The pandemic-deflated base prices also resulted in the S&P 500 reporting year-over-year earnings growth of 91 percent and 88 percent in the first and second quarters of 2021, respectively. Bank profits nearly doubled due to the release of reserves that had been placed aside for loan defaults during the pandemic that never materialized. Banks reduced loan-loss provisions by $14.5 billion and $7.6 billion in the first and second quarters of 2021.  

This explains the decline in bank profits this year.

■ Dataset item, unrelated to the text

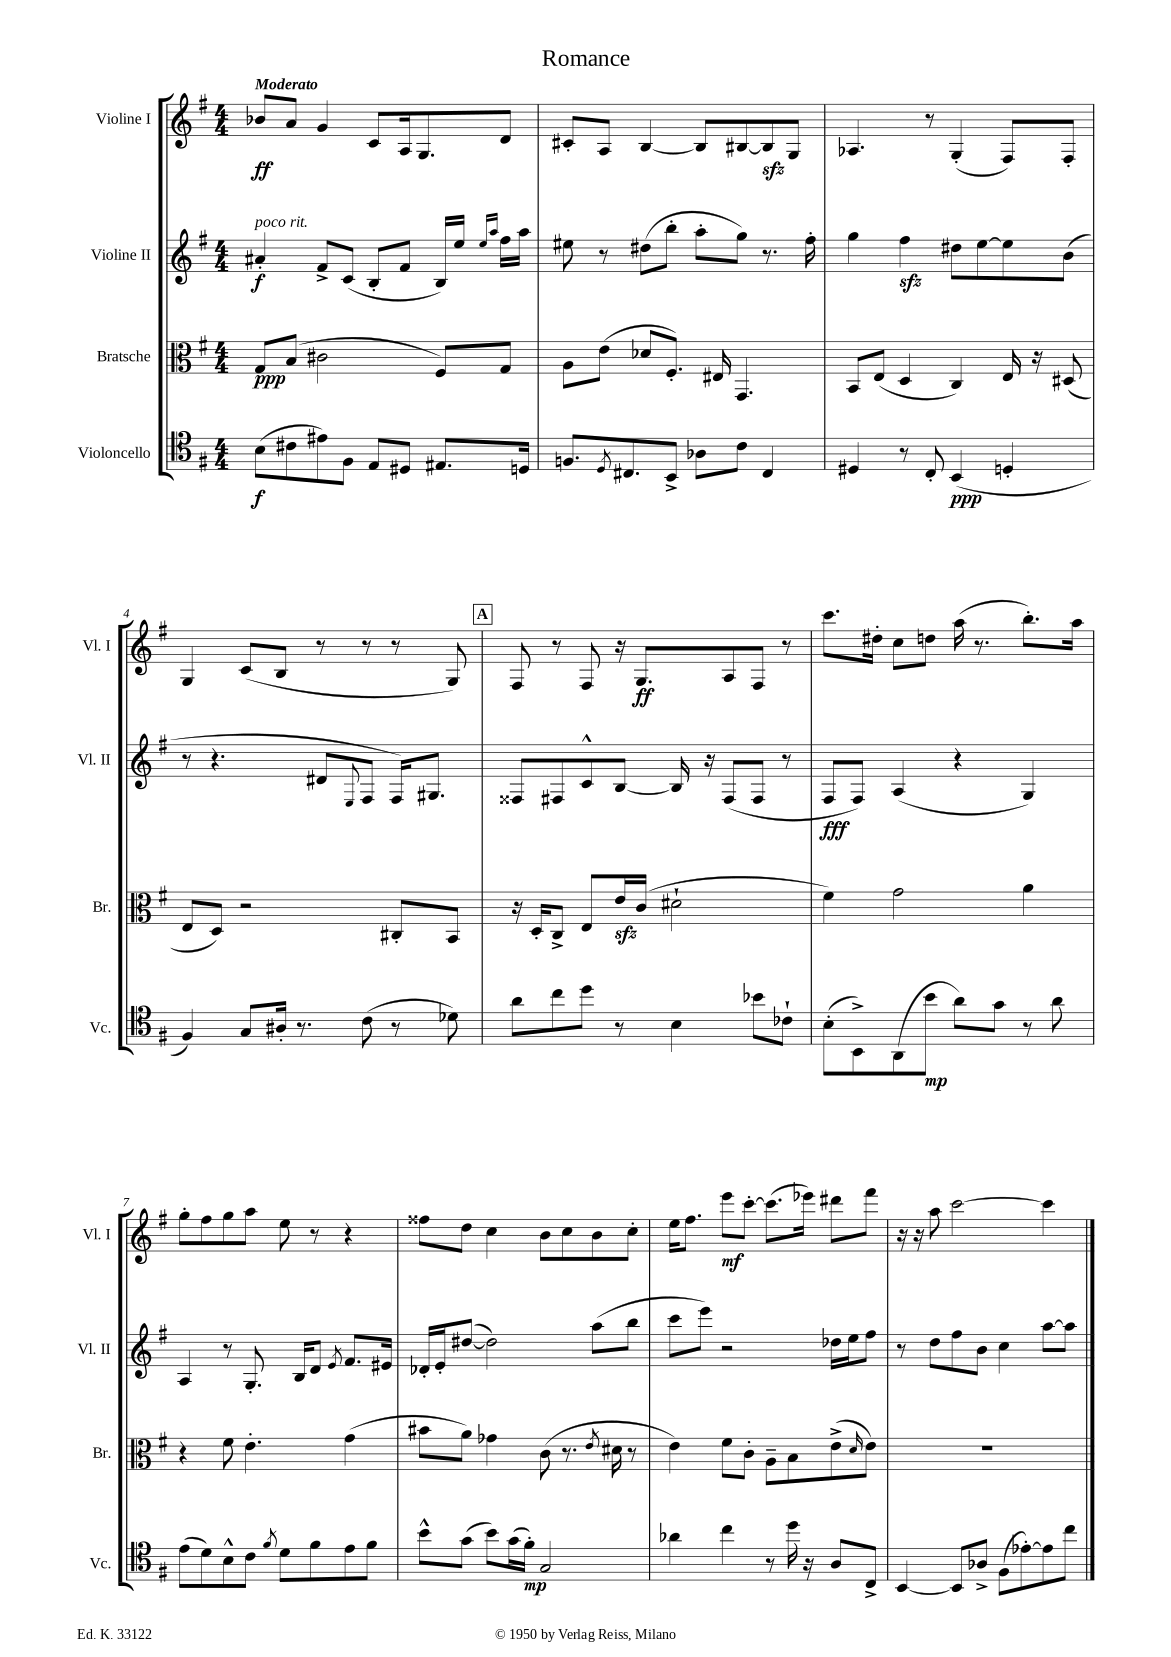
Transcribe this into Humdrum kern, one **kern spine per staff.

It’s mainly down to the release of loan-loss reserves in 2021 overstating profits. Lending is actually up at nearly all the banks. Consumers and companies increased their borrowing from the largest banks by an average of 6 percent in the second quarter compared with the same period last year. 

The biggest gains were in corporate loans, which rose nearly 20 percent from a year earlier at both JPMorgan and Bank of America. JPMorgan raised its estimate for net interest income for the year to $58 billion, a $2 billion increase from its forecast of only two months ago. This is not what happens in an earnings recession.

The energy sector is the largest contributor to the S&P 500’s earnings growth in 2022. Without energy companies the index would report an earnings decline of 4.1 percent in the second quarter, instead of a 4.3 percent increase. But if the financials sector were excluded, then earnings growth that quarter would improve to 10.1 percent. 

Consider another anomaly. On its investment in Rivian Automotive, Amazon booked a $7.6 billion pre-tax valuation loss in the first quarter. The consumer discretionary sector would have recorded earnings growth of 3.8 percent rather than a 32.6 percent decline if Amazon had not been included. The implication is that the earnings picture is more nuanced and not as awful as many assume.


Source: Conference Board

Despite the downward revisions, S&P 500 earnings are still expected to grow by 8 percent in 2022 (earnings per share coming in at $225) and a further 8 percent in 2023 ($244). Although there are risks to the downside, we think the earnings forecasts look achievable.

According to Factset, actual earnings reported by S&P 500 companies over the past five years have exceeded estimated earnings by an average of 8.9 percent. On a ten-year horizon, the positive earnings surprise was 6.5 percent.

As we move beyond the base effects that are suppressing earnings, and as economic activity picks up (most of the rebound owes to the passage of time), it will spur greater risk-taking in global markets. Nervous investors require validation that this is more than just a “suckers’ rally.” 

Let us ask again. What if the greatest trick the market ever pulled was convincing investors that we’re still in a bear market?